LPRng: Tutorial and hints on timeouts

papowell Thu, 24 Aug 2000 15:00:39 -0700
One of the joyful things that we have to deal with is the problem
of misbehaving printers.  The main approach that I took was to assume
that we would use 'error codes' from filters and 'timeouts' to handle
these problems.  While this information is available in the LPRng and
ifhp HOWTOs,  I think it might be a good idea to put this in one place.
I may incorporate this into the LPRng HOWTO as well.

If you want to see what entries control this, look at the
timeout and interval flags in the lpd.conf file.  Note that all
of the timing values are in seconds.

The Really Important Stuff

# Purpose: connection control for remote printers
#   default connect_interval=10  (INTEGER)
# Purpose: connection timeout for remote printers
#   default connect_timeout=10  (INTEGER)
# Purpose: interval at which to check OF filter for error status
#   default filter_poll_interval=30  (INTEGER)
# Purpose: connection control for remote network printers
#   default network_connect_grace=0  (INTEGER)
# Purpose: maximum connection interval
#   default max_connect_interval=60  (INTEGER)
# Purpose: timeout for read/write lpr IO operatons
#   default send_job_rw_timeout=6000  (INTEGER)
# Purpose: timeout for read/write status or control operatons
#   default send_query_rw_timeout=30  (INTEGER)
# Purpose: stalled job timeout
#   default stalled_time=120  (INTEGER)

Network connection stuff:

# Purpose: retry on ECONNREFUSED error
#   default retry_econnrefused  (FLAG on)
# Purpose: retry making connection even when link is down
#   default retry_nolink  (FLAG on)
# Purpose: orginate connections from these ports
#   default originate_port=512 1023  (STRING)
# Purpose: set the SO_LINGER socket option
#   default socket_linger=10  (INTEGER)


Job Transmission Failure:
# Purpose: numbers of times to try sending job - 0 is infinite
#   default send_try=3  (INTEGER)
# Purpose: failure action to take after send_try attempts failed
#   default send_failure_action=remove  (STRING)


When LPRng sends a job to a printer,  it usually does the following
operations:

A) Opens a connection

   First there is a pause of 'network_grace' before it tries to
   open a connection.  This accomodates some broken printer
   server boxes that require a few seconds between connections.

   Then we try to open/connect to the printer.
   We set up a timeout of 'connect_timeout' seconds and then
   do the open/connect call.  If the call succeeds within
   the timeout we move on to the next step.

   If the open/connect call fails or times out and we have the
   'retry_nolink' flag set to TRUE (default)  then we wait
      min( max_connect_interval, connect_interval*(2**(attempt-1)))

================================

**Directive 1:**
In the LPRng timeout notes, copy out the passage starting with "I may incorporate" and going on through "are in seconds.", substituting "printer.conf" for "lpd.conf".
**Directive 2:**
Answer these questions about the LPRng timeout notes:
(a) In what unit are all of the timing values given?
(b) What is the default value of send_try?
(c) Which flag, set to TRUE by default, makes LPRng wait and retry after an open/connect call fails or times out?

**Collected material:**
================================

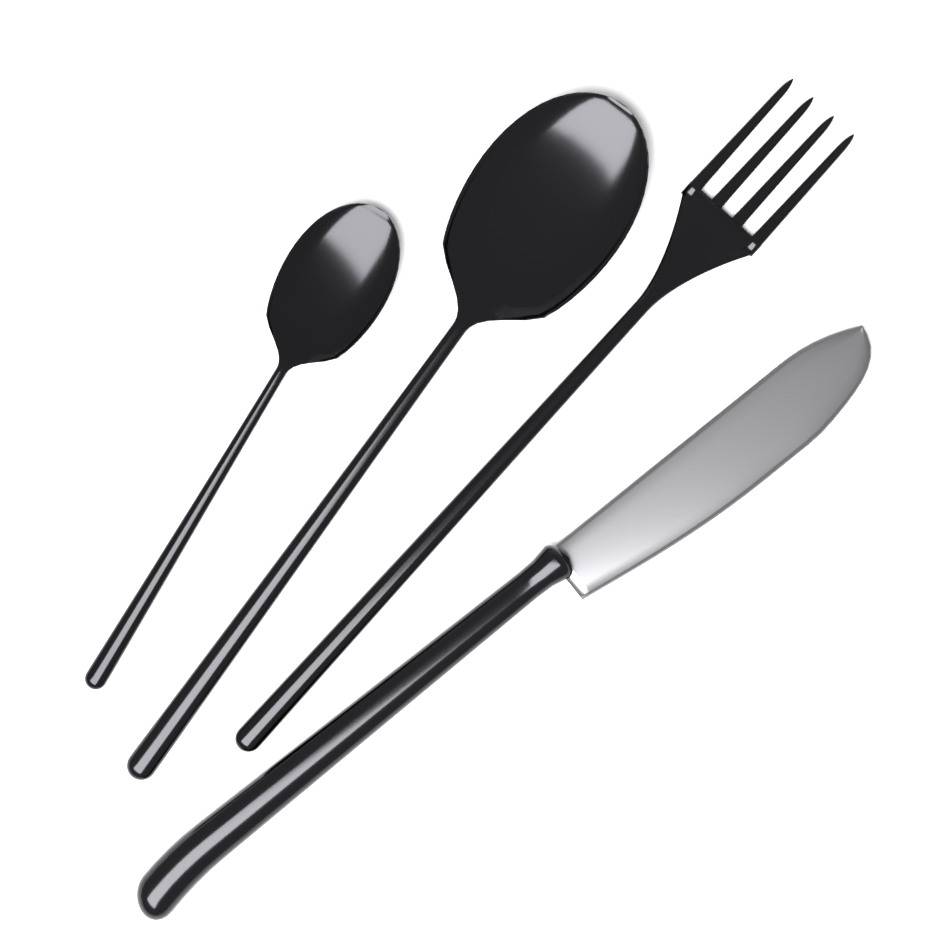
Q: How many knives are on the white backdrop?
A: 1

================================

**Answer 1:**
I may incorporate this into the LPRng HOWTO as well.

If you want to see what entries control this, look at the
timeout and interval flags in the printer.conf file.  Note that all
of the timing values are in seconds.

**Answer 2:**
(a) Seconds
(b) 3
(c) retry_nolink